The Indian Homeschooling community seems to be pinning their hopes on the Aam Aadmi Party, that they may lend their voice to the aid of aam aadmi parents and children who are scattered across the country with no large numbers enough to be a vote bank, nor the ability (or inclination) to gather in large mobs for their rights.
The one thing homeschoolers have in common with the LGBT community in India is the illegitimacy of a very personal, enriching lifestyle. A lifestyle that harms none. A lifestyle that cherishes those living it.

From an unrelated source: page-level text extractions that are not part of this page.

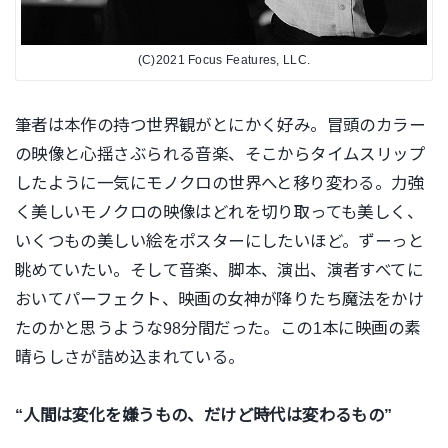
(C)2021 Focus Features, LLC.
筆者は本作の持つ世界観がとにかく好み。冒頭のカラー
の映像と心揺さぶられる音楽、そこからタイムスリッ
プ
したように一気にモノクロの世界へと移り変わる。力強
く美しいモノクロの映像はどれを切り取っても美しく、
いくつもの美しい絵
をポスターにしたいほど。ずーっと
眺めていたい。そして音楽、脚本、演出、演者すべてに
おいてパーフェクト、映画の女神が降りたち魔法をかけ
たのかと思うような98分間だった。この1本に映画の素
晴らしさが詰め込まれてい
る。
“人間は変化を嫌うもの、だけど時代は変わるもの”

In the farcical Right To Education Act, with its sanctimonious imposition of school on all children, the Nation has done homeschoolers a grave injustice. Parents who have made conscious choices and sacrifices to throw open the horizon for their children instead of an education system that barely scratches the potential of learning are now on the wrong side of law.

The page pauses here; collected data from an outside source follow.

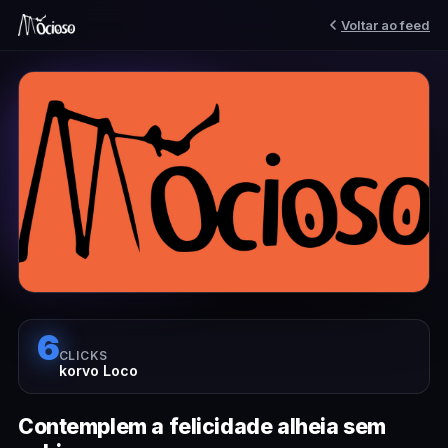
Voltar ao feed
6
CLICKS
korvo Loco
Contemplem a felicidade alheia sem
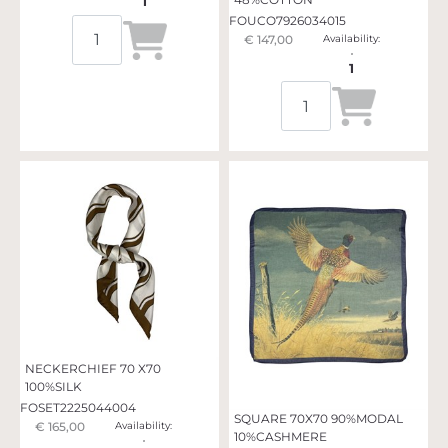
1
FOUCO7926034015
Quantità
€ 147,00
Availability:
1
Quantità
NECKERCHIEF 70 X70
100%SILK
FOSET2225044004
SQUARE 70X70 90%MODAL
€ 165,00
Availability:
10%CASHMERE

The “Free and Compulsory” education paradox may seem like a minor thing to parents who send their children to school, but for homeschooling parents, it has resulted in deep soul searching and a determined decision that they will court being on the wrong side of the law in order to nurture their child’s learning. In a democracy, this ought not to be happening. Yet, it is.
The “Free” is a lie, because children who really are FREE to choose their learnings are not recognized as learning unless they land up at the same place, sitting in one place, enclosed by walls and obeying rules written by someone else daily in some of the most vibrant years of their life. There isn’t one community on the face of the earth that could be forced in such a manner without activist outrage, and yet our children, those we claim are fragile and must be nurtured must suffer this for years on end, or they are in violation of the nation’s law. Surely this travesty of personal liberty cannot be allowed just because the subjects are too young to vote or raise serious objection?
The realization that Somnath Bharti has helped homeschoolers find voice through the case of Sandeep Srivastava in the Delhi High Court and he is now on Delhi’s cabinet has led many homeschoolers to hope that if the capital can pave the way for recognition of homeschooling and appropriate provisions in the Right To Education Act, it may result in homeschooling eventually being recognized nationwide.
Somnath Bharti as a lawyer presented the interests of homeschoolers where they mattered. Will Somnath Bharti MLA convince the Aam Aadmi Party to take this revolutionary step?
Will it happen? We don’t know. We don’t have the numbers to be an electoral threat.
But surely some things must be done because they are right and because we have a duty toward nurturing the best possible choices for our young ones?